At the processing unit, a total of five metric tonnes of dried fruits are processed from mango, pineapple, coconut, papaya and banana per day.

Kuapa Kokoo is the oldest Fairtrade-certified cocoa producer organisation in Ghana.

Under the alternative livelihoods component of the KKFU sustainability programme, about 220 women have received skills training.

Out of that, Ghana now has Kuapa Kokoo shower gel, dish washing soap, washing powder, hair food, parazone, local rice, among others.

There has also been skills training for women in batik tie and dye.


About Fairtrade Africa

Fairtrade Africa, a member of the wider International Fairtrade movement, represents Fairtrade-certified producers in Africa and the Middle East.

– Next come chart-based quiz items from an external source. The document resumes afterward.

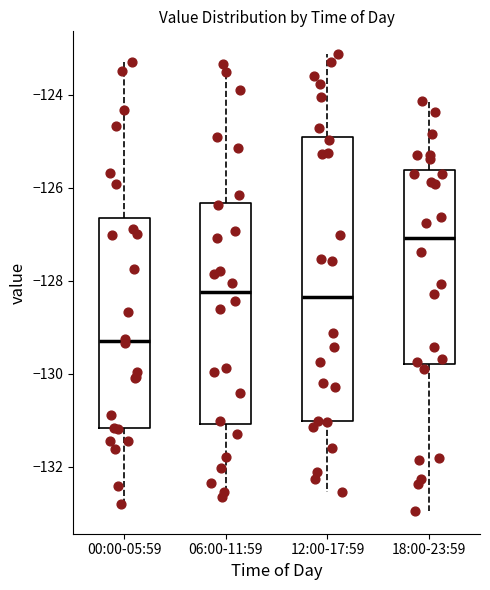

Reading left to right, read every box against the y-axis: the position of its median line, the range the box covers, and the ends of its whiskers. The values are not printed on the chart, so give them approximately, as read against the axis.

00:00-05:59: median -129.2, box -131.2 to -126.6, whiskers -132.8 to -123.4
06:00-11:59: median -128.2, box -131.0 to -126.4, whiskers -132.6 to -123.4
12:00-17:59: median -128.4, box -131.0 to -125.0, whiskers -132.6 to -123.2
18:00-23:59: median -127.0, box -129.8 to -125.6, whiskers -133.0 to -124.2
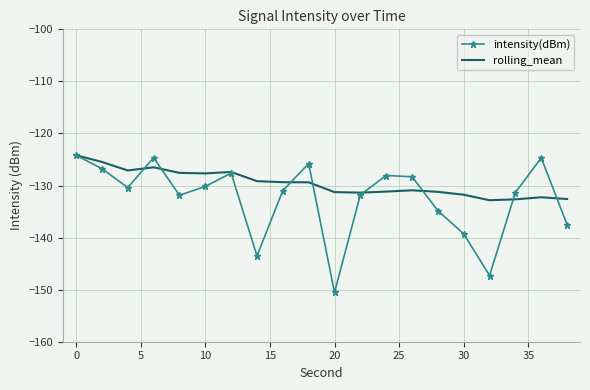

Which series has the widest spread of values?

intensity(dBm)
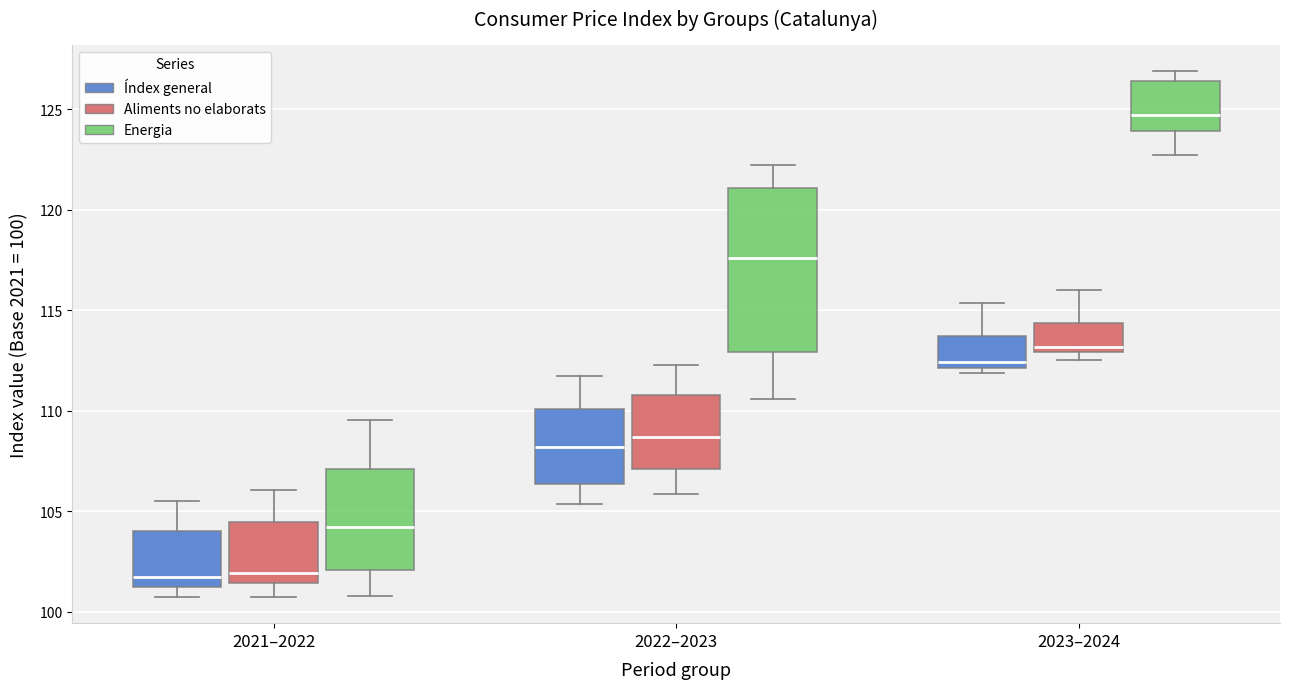

Where is the upper edge of the box for 2023–2024 (Índex general) on the y-axis? The values are not printed on the chart, so give them approximately, as read against the axis.

113.5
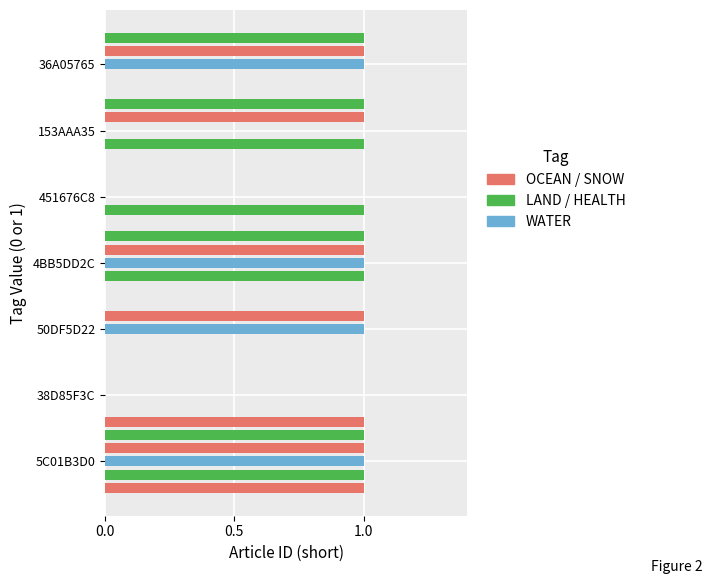

Count the number of categories in the chart.

7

Fairtrade Africa is owned by its members who are African producer organisations certified against international Fairtrade standards producing traditional export commodities such as coffee, cocoa, tea, cotton, bananas, mango and non-traditional commodities, including shea butter and rooibos tea.


West Africa Network

Fairtrade Africa West Africa is one of the four-member regional networks of Fairtrade working with producers in Ghana, Cote d’Ivoire and now recently Cameroun.

It helps cocoa, coffee, banana, shea and dried fruit producers get better trade terms, access to markets and build their capacity in social infrastructure.